Cabe decir que las NT son «nuevas» tecnologías para nosotros, los adultos, que tuvimos que aprender a usarlas pasada nuestra cuarentena; los jóvenes no utilizan esa denominación, porque se han criado con las NT, algo así como para nosotros eran los grifos, los libros, la radio y los interruptores para encender o apagar la luz cuando éramos niños. Es cierto que el uso de las NT resulta muy asequible y gratificante, pero la gratificación que generan es a muy corto plazo y de forma reiterativa (cada pocos segundos). La atención es la actualización de la conciencia sobre un objeto externo o interno determinado entre los muchos que se prestan a la percepción; la atención sostenida supone un esfuerzo por parte del sujeto, quien debe poseer la motivación interna suficiente, cuando opera sobre el mundo real. Las NT, en cambio, llevan las riendas de la mente sin especial costo de atención para el usuario, pero esto contribuye a extraerlo de la realidad y a hacerlo flojo cuando la realidad le supone un esfuerzo de atención.

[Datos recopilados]
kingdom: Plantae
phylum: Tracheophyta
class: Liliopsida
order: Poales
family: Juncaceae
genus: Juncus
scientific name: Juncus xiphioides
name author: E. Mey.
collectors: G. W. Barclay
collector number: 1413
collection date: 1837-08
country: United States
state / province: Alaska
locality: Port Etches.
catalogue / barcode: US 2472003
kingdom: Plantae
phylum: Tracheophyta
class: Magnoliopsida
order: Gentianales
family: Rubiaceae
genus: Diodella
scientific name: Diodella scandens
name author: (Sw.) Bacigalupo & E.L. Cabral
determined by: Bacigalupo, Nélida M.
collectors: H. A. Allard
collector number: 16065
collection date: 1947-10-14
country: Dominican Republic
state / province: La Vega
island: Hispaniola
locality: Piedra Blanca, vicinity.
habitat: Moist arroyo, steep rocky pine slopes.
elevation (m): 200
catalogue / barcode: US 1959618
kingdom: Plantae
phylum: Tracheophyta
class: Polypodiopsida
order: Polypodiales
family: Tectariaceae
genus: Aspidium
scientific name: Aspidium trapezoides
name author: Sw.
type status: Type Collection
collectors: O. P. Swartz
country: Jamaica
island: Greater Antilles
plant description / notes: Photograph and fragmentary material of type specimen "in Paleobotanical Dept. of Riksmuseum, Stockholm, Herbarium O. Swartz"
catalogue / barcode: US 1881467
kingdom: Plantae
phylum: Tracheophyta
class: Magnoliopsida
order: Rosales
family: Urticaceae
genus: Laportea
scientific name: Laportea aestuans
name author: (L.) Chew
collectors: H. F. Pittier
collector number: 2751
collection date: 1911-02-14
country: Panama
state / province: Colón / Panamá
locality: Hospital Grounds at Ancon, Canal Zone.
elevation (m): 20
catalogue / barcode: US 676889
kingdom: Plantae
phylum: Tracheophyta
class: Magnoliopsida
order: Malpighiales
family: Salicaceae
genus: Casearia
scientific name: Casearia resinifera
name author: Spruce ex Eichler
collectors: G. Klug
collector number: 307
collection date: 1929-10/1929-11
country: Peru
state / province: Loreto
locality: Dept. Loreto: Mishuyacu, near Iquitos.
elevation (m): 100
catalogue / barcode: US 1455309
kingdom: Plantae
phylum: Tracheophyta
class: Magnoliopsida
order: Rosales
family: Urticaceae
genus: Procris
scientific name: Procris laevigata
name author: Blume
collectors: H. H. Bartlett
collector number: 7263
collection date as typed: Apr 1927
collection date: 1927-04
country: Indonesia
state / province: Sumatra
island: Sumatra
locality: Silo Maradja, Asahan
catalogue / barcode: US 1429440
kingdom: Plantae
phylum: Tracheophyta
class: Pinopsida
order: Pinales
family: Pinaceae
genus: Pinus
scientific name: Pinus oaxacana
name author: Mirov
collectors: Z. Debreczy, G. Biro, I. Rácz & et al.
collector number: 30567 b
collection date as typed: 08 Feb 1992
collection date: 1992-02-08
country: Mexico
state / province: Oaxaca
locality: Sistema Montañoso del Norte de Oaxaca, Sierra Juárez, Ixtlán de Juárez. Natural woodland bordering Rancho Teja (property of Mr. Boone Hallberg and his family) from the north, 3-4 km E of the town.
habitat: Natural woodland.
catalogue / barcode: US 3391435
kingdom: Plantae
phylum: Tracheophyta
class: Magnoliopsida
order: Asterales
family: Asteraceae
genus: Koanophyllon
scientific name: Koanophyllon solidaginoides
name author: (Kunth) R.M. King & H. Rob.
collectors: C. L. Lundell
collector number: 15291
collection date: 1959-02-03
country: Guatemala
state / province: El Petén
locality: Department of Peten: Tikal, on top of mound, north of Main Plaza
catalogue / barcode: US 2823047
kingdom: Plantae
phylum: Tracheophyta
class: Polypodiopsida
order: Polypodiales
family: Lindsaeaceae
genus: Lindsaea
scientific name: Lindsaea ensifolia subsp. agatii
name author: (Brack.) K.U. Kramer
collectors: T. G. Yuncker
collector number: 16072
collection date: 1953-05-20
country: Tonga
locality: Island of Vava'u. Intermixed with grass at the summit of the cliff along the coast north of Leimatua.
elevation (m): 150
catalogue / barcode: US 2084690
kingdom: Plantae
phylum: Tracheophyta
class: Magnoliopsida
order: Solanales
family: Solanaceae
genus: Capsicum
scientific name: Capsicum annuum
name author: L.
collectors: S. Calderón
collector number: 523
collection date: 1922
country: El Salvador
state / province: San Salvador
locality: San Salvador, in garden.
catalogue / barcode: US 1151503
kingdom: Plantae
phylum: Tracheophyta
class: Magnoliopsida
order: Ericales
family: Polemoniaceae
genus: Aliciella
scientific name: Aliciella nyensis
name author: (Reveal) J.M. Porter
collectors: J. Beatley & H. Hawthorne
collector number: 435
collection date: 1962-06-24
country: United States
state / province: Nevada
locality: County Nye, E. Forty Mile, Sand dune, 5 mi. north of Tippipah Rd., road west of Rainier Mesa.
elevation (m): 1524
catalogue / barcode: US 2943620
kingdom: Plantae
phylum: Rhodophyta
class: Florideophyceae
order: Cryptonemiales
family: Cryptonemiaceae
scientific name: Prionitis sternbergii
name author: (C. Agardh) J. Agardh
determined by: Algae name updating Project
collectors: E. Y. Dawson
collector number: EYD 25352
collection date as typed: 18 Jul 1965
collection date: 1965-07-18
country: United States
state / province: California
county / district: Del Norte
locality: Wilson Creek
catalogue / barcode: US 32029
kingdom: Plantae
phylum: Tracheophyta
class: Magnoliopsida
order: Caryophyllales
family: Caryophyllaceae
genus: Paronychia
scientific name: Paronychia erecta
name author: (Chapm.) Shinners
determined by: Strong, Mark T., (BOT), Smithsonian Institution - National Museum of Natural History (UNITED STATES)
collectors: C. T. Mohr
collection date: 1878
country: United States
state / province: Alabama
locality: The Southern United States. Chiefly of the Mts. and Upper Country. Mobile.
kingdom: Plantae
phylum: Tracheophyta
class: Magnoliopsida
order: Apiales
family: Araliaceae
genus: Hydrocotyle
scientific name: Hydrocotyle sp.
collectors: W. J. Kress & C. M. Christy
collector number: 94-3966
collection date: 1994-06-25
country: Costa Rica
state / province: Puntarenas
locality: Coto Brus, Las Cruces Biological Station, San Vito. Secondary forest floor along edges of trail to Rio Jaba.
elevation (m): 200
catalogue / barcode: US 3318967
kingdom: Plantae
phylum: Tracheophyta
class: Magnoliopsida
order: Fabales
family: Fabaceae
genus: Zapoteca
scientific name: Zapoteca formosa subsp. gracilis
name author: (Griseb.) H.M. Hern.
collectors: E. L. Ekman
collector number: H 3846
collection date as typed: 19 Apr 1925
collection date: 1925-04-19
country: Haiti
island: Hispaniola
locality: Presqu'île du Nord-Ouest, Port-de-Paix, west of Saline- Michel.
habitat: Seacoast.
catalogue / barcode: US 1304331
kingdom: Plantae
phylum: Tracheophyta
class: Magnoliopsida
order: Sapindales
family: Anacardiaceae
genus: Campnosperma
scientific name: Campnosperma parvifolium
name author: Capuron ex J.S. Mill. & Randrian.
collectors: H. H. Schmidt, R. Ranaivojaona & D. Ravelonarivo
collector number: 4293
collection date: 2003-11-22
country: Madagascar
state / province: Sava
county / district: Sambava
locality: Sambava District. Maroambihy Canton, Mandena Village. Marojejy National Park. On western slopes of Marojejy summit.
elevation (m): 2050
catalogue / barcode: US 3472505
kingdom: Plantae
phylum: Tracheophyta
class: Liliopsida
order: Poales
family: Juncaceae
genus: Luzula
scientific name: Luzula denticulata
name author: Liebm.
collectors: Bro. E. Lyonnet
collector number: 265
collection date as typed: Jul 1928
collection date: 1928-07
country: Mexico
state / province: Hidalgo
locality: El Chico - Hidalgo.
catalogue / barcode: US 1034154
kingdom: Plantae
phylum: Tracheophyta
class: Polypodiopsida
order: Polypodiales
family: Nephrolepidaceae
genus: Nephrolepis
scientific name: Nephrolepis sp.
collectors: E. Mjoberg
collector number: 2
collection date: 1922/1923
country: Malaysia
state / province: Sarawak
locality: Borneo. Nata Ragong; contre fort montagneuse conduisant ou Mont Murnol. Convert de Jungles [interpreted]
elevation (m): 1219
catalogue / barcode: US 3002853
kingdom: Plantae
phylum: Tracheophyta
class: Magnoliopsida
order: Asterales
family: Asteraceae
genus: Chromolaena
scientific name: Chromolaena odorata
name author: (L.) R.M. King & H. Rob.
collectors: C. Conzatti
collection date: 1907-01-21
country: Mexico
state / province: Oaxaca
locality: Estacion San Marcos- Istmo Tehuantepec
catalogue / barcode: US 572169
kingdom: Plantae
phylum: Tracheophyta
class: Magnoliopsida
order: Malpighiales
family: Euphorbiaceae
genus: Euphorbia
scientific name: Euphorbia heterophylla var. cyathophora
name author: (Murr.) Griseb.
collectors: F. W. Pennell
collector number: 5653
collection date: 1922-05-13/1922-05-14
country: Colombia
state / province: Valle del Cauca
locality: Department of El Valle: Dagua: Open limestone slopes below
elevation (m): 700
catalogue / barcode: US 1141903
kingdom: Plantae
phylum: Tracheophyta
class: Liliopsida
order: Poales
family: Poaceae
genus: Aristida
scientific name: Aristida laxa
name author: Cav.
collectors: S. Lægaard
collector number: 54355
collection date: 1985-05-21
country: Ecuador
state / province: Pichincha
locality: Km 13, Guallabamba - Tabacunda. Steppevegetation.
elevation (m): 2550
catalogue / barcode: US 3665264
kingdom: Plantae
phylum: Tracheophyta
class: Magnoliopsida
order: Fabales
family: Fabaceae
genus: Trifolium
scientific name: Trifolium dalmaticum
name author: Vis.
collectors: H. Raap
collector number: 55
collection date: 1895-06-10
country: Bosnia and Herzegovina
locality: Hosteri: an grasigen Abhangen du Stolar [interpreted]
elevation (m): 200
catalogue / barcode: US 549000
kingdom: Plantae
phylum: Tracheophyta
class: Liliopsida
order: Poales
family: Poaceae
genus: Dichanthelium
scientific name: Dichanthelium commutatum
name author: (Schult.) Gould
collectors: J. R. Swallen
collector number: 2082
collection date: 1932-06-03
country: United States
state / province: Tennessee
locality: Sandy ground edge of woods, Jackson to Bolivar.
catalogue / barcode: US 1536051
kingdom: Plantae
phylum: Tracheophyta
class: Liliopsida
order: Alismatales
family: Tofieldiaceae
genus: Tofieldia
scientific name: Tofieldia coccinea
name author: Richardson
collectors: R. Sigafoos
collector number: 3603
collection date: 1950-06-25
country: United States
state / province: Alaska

*Tareas escritas*.
1. Según el fragmento sobre las nuevas tecnologías, ¿qué cosas eran para los adultos, cuando eran niños, lo que las NT son hoy para los jóvenes? Nómbralas todas.
2. En el fragmento sobre las nuevas tecnologías, ¿cada cuánto tiempo se repite la gratificación que generan las NT?
3. Escribe una continuación del fragmento sobre las nuevas tecnologías y la atención a partir de su última oración.
Los registros proceden de una fuente distinta a la del fragmento.

*Resultados por tarea*.
1. Los grifos, los libros, la radio y los interruptores para encender o apagar la luz.

2. Cada pocos segundos.

3.
L’Ecuyer realiza aquí un acertado análisis de los excesos derivados de una neurointoxicación de la psicología y de los procedimientos educativos apoyados en neuromitos, que no son sino una caricatura de lo que las neurociencias del desarrollo humano vienen ofreciendo. Así, la buena voluntad de los padres es manipulada al animarles al uso de dispositivos y programas informáticos «interactivos» que pueden, supuestamente, multiplicar de forma exponencial la inteligencia y los saberes de sus pequeños. Falta allí la acción del adulto que, bien conectado con la cabecita del niño (intersubjetividad), sabe dosificar y gestionar prudentemente lo que es apropiado en cada momento evolutivo para cada chaval. Viene a mi memoria la mirada de asombro escéptico que un amigo de mis hijos, a sus nueve años, me dirigía cuando, con un puñado de cañas, una buena cantidad de papel grueso, largo ovillo de cuerda y algunos trapos, acometimos la construcción de «la cometa más grande del mundo». El asombro desconfiado inicial de ese chico se convirtió poco a poco en entusiasmo cuando comprobó, en aquel lugar de veraneo, por lo demás algo aburrido, que «aquello» volaba solemnemente y era objeto de admiración por todos los del pueblo. Hoy día esa persona es un excelente ingeniero aeronáutico. Creo que aquel descubrimiento real, pedestre y artesano pudo influir en su futura orientación vocacional. No sé si un videojuego de avioncitos lo hubiese influido de la misma forma para preguntarse, ya desde joven, en qué consiste volar.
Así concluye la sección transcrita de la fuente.